▸ **WHAT IS REQUIRED**:
Count how many lines of the records contain the string "Picture", with case counting, and give only that number.

▸ **Page images and extracted text**:
====

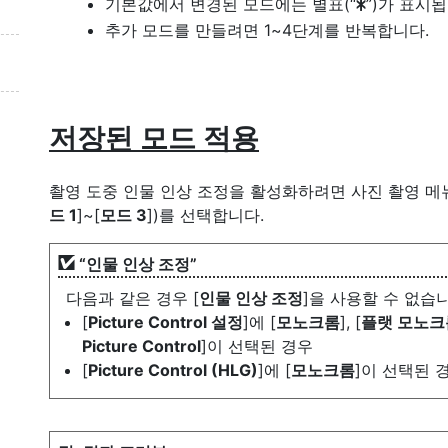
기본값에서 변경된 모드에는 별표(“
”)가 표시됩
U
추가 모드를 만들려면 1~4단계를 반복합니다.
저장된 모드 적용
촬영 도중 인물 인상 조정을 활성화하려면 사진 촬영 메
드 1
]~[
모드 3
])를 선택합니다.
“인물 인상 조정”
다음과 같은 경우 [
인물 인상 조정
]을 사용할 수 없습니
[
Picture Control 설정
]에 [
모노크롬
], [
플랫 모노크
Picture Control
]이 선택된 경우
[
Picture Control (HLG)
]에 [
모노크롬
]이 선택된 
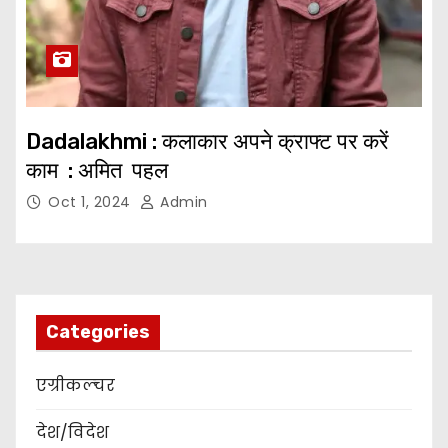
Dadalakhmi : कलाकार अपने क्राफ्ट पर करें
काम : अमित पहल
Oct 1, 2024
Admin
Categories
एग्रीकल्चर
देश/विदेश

====

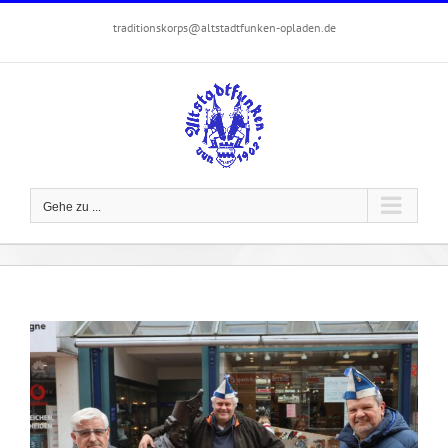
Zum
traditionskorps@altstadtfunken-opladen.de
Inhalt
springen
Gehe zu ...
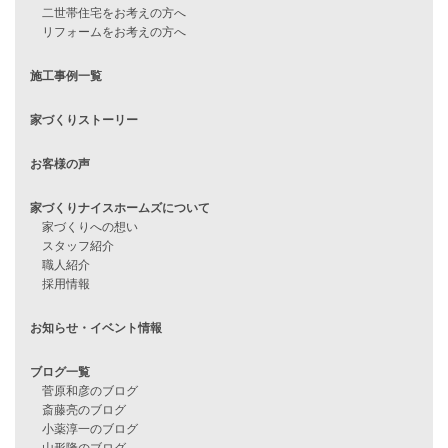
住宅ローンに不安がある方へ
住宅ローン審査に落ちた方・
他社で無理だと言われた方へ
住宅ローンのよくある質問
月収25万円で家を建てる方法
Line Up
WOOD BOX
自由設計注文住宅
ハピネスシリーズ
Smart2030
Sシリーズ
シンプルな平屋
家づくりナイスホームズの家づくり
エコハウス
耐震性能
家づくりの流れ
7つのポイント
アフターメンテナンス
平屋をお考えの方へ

====

▸ **RESULT BELOW**:
3